* [TASK OBJECTIVE]:
Rewrite all of the data below as a Markdown table with two columns, Row and Line, with one row for each nonblank line in its original order. Put the row number under Row and the text of that line under Line.

* [RECORDS SHOWN]:

- Opening Delimiter -

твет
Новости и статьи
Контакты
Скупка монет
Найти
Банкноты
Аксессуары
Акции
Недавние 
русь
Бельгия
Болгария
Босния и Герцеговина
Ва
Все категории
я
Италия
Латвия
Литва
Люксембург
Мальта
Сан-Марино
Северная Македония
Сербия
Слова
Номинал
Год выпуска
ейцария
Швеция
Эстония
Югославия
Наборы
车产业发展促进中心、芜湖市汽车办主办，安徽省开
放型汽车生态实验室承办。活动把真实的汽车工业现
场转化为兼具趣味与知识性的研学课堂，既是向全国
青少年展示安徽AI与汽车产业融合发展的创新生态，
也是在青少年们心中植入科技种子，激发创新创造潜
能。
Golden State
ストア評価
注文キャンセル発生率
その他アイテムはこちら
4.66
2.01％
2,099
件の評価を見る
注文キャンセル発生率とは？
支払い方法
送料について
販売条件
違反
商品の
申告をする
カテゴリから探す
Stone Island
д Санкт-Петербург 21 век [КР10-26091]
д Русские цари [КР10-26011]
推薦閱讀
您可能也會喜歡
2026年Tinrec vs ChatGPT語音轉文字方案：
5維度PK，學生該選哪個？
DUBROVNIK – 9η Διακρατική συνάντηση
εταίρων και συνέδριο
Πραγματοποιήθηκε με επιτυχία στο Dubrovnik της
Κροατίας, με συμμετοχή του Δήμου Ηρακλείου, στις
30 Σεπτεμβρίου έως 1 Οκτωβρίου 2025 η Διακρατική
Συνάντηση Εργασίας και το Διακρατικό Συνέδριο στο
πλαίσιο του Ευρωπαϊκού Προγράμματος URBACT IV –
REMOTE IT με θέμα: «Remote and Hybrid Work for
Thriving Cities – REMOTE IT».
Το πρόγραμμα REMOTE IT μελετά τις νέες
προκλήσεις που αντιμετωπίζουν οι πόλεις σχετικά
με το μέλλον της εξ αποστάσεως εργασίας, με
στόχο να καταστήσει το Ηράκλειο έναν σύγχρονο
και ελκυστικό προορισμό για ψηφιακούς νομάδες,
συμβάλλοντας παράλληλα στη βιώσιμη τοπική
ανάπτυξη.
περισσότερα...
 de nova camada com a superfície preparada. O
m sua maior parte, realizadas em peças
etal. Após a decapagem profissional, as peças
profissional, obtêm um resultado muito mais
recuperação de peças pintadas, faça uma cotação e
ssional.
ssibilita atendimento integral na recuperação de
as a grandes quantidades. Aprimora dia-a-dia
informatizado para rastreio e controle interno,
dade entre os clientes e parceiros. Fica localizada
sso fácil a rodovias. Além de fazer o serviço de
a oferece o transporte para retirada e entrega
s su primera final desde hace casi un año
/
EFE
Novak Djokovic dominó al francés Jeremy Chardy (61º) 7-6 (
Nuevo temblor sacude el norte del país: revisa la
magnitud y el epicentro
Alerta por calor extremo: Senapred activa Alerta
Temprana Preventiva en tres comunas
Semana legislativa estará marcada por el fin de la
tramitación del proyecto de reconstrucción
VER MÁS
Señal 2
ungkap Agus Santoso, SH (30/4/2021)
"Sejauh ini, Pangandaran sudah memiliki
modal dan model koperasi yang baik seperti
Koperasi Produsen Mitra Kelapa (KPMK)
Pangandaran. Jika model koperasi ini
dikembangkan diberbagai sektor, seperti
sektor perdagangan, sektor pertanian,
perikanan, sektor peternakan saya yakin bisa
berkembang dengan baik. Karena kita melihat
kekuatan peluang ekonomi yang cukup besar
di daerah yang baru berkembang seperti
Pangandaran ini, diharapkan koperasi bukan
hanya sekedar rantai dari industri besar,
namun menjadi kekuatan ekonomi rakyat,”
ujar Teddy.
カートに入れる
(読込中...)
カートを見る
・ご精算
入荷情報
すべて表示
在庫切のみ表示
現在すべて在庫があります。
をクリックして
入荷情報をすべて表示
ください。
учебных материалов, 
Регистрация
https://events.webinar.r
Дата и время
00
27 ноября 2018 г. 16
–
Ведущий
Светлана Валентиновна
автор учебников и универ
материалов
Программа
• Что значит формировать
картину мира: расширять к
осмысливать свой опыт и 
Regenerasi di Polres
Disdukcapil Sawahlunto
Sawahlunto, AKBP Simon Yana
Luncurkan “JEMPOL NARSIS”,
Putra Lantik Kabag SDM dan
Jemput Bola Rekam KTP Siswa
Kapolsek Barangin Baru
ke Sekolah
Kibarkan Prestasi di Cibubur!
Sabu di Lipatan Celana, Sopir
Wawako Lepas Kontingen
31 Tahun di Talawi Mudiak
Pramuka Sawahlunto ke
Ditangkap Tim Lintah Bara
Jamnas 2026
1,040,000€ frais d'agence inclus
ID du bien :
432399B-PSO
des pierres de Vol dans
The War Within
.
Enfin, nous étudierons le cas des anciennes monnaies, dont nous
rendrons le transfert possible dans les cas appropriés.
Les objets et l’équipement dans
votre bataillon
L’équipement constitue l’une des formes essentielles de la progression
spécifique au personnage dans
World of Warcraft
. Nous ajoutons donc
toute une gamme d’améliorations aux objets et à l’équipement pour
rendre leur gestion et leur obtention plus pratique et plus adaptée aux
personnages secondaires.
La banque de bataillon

- Closing Delimiter -

* [RESULT OF THE EXERCISE]:
| Row | Line |
|---|---|
| 1 | твет |
| 2 | Новости и статьи |
| 3 | Контакты |
| 4 | Скупка монет |
| 5 | Найти |
| 6 | Банкноты |
| 7 | Аксессуары |
| 8 | Акции |
| 9 | Недавние  |
| 10 | русь |
| 11 | Бельгия |
| 12 | Болгария |
| 13 | Босния и Герцеговина |
| 14 | Ва |
| 15 | Все категории |
| 16 | я |
| 17 | Италия |
| 18 | Латвия |
| 19 | Литва |
| 20 | Люксембург |
| 21 | Мальта |
| 22 | Сан-Марино |
| 23 | Северная Македония |
| 24 | Сербия |
| 25 | Слова |
| 26 | Номинал |
| 27 | Год выпуска |
| 28 | ейцария |
| 29 | Швеция |
| 30 | Эстония |
| 31 | Югославия |
| 32 | Наборы |
| 33 | 车产业发展促进中心、芜湖市汽车办主办，安徽省开 |
| 34 | 放型汽车生态实验室承办。活动把真实的汽车工业现 |
| 35 | 场转化为兼具趣味与知识性的研学课堂，既是向全国 |
| 36 | 青少年展示安徽AI与汽车产业融合发展的创新生态， |
| 37 | 也是在青少年们心中植入科技种子，激发创新创造潜 |
| 38 | 能。 |
| 39 | Golden State |
| 40 | ストア評価 |
| 41 | 注文キャンセル発生率 |
| 42 | その他アイテムはこちら |
| 43 | 4.66 |
| 44 | 2.01％ |
| 45 | 2,099 |
| 46 | 件の評価を見る |
| 47 | 注文キャンセル発生率とは？ |
| 48 | 支払い方法 |
| 49 | 送料について |
| 50 | 販売条件 |
| 51 | 違反 |
| 52 | 商品の |
| 53 | 申告をする |
| 54 | カテゴリから探す |
| 55 | Stone Island |
| 56 | д Санкт-Петербург 21 век [КР10-26091] |
| 57 | д Русские цари [КР10-26011] |
| 58 | 推薦閱讀 |
| 59 | 您可能也會喜歡 |
| 60 | 2026年Tinrec vs ChatGPT語音轉文字方案： |
| 61 | 5維度PK，學生該選哪個？ |
| 62 | DUBROVNIK – 9η Διακρατική συνάντηση |
| 63 | εταίρων και συνέδριο |
| 64 | Πραγματοποιήθηκε με επιτυχία στο Dubrovnik της |
| 65 | Κροατίας, με συμμετοχή του Δήμου Ηρακλείου, στις |
| 66 | 30 Σεπτεμβρίου έως 1 Οκτωβρίου 2025 η Διακρατική |
| 67 | Συνάντηση Εργασίας και το Διακρατικό Συνέδριο στο |
| 68 | πλαίσιο του Ευρωπαϊκού Προγράμματος URBACT IV – |
| 69 | REMOTE IT με θέμα: «Remote and Hybrid Work for |
| 70 | Thriving Cities – REMOTE IT». |
| 71 | Το πρόγραμμα REMOTE IT μελετά τις νέες |
| 72 | προκλήσεις που αντιμετωπίζουν οι πόλεις σχετικά |
| 73 | με το μέλλον της εξ αποστάσεως εργασίας, με |
| 74 | στόχο να καταστήσει το Ηράκλειο έναν σύγχρονο |
| 75 | και ελκυστικό προορισμό για ψηφιακούς νομάδες, |
| 76 | συμβάλλοντας παράλληλα στη βιώσιμη τοπική |
| 77 | ανάπτυξη. |
| 78 | περισσότερα... |
| 79 |  de nova camada com a superfície preparada. O |
| 80 | m sua maior parte, realizadas em peças |
| 81 | etal. Após a decapagem profissional, as peças |
| 82 | profissional, obtêm um resultado muito mais |
| 83 | recuperação de peças pintadas, faça uma cotação e |
| 84 | ssional. |
| 85 | ssibilita atendimento integral na recuperação de |
| 86 | as a grandes quantidades. Aprimora dia-a-dia |
| 87 | informatizado para rastreio e controle interno, |
| 88 | dade entre os clientes e parceiros. Fica localizada |
| 89 | sso fácil a rodovias. Além de fazer o serviço de |
| 90 | a oferece o transporte para retirada e entrega |
| 91 | s su primera final desde hace casi un año |
| 92 | / |
| 93 | EFE |
| 94 | Novak Djokovic dominó al francés Jeremy Chardy (61º) 7-6 ( |
| 95 | Nuevo temblor sacude el norte del país: revisa la |
| 96 | magnitud y el epicentro |
| 97 | Alerta por calor extremo: Senapred activa Alerta |
| 98 | Temprana Preventiva en tres comunas |
| 99 | Semana legislativa estará marcada por el fin de la |
| 100 | tramitación del proyecto de reconstrucción |
| 101 | VER MÁS |
| 102 | Señal 2 |
| 103 | ungkap Agus Santoso, SH (30/4/2021) |
| 104 | "Sejauh ini, Pangandaran sudah memiliki |
| 105 | modal dan model koperasi yang baik seperti |
| 106 | Koperasi Produsen Mitra Kelapa (KPMK) |
| 107 | Pangandaran. Jika model koperasi ini |
| 108 | dikembangkan diberbagai sektor, seperti |
| 109 | sektor perdagangan, sektor pertanian, |
| 110 | perikanan, sektor peternakan saya yakin bisa |
| 111 | berkembang dengan baik. Karena kita melihat |
| 112 | kekuatan peluang ekonomi yang cukup besar |
| 113 | di daerah yang baru berkembang seperti |
| 114 | Pangandaran ini, diharapkan koperasi bukan |
| 115 | hanya sekedar rantai dari industri besar, |
| 116 | namun menjadi kekuatan ekonomi rakyat,” |
| 117 | ujar Teddy. |
| 118 | カートに入れる |
| 119 | (読込中...) |
| 120 | カートを見る |
| 121 | ・ご精算 |
| 122 | 入荷情報 |
| 123 | すべて表示 |
| 124 | 在庫切のみ表示 |
| 125 | 現在すべて在庫があります。 |
| 126 | をクリックして |
| 127 | 入荷情報をすべて表示 |
| 128 | ください。 |
| 129 | учебных материалов,  |
| 130 | Регистрация |
| 131 | https://events.webinar.r |
| 132 | Дата и время |
| 133 | 00 |
| 134 | 27 ноября 2018 г. 16 |
| 135 | – |
| 136 | Ведущий |
| 137 | Светлана Валентиновна |
| 138 | автор учебников и универ |
| 139 | материалов |
| 140 | Программа |
| 141 | • Что значит формировать |
| 142 | картину мира: расширять к |
| 143 | осмысливать свой опыт и  |
| 144 | Regenerasi di Polres |
| 145 | Disdukcapil Sawahlunto |
| 146 | Sawahlunto, AKBP Simon Yana |
| 147 | Luncurkan “JEMPOL NARSIS”, |
| 148 | Putra Lantik Kabag SDM dan |
| 149 | Jemput Bola Rekam KTP Siswa |
| 150 | Kapolsek Barangin Baru |
| 151 | ke Sekolah |
| 152 | Kibarkan Prestasi di Cibubur! |
| 153 | Sabu di Lipatan Celana, Sopir |
| 154 | Wawako Lepas Kontingen |
| 155 | 31 Tahun di Talawi Mudiak |
| 156 | Pramuka Sawahlunto ke |
| 157 | Ditangkap Tim Lintah Bara |
| 158 | Jamnas 2026 |
| 159 | 1,040,000€ frais d'agence inclus |
| 160 | ID du bien : |
| 161 | 432399B-PSO |
| 162 | des pierres de Vol dans |
| 163 | The War Within |
| 164 | . |
| 165 | Enfin, nous étudierons le cas des anciennes monnaies, dont nous |
| 166 | rendrons le transfert possible dans les cas appropriés. |
| 167 | Les objets et l’équipement dans |
| 168 | votre bataillon |
| 169 | L’équipement constitue l’une des formes essentielles de la progression |
| 170 | spécifique au personnage dans |
| 171 | World of Warcraft |
| 172 | . Nous ajoutons donc |
| 173 | toute une gamme d’améliorations aux objets et à l’équipement pour |
| 174 | rendre leur gestion et leur obtention plus pratique et plus adaptée aux |
| 175 | personnages secondaires. |
| 176 | La banque de bataillon |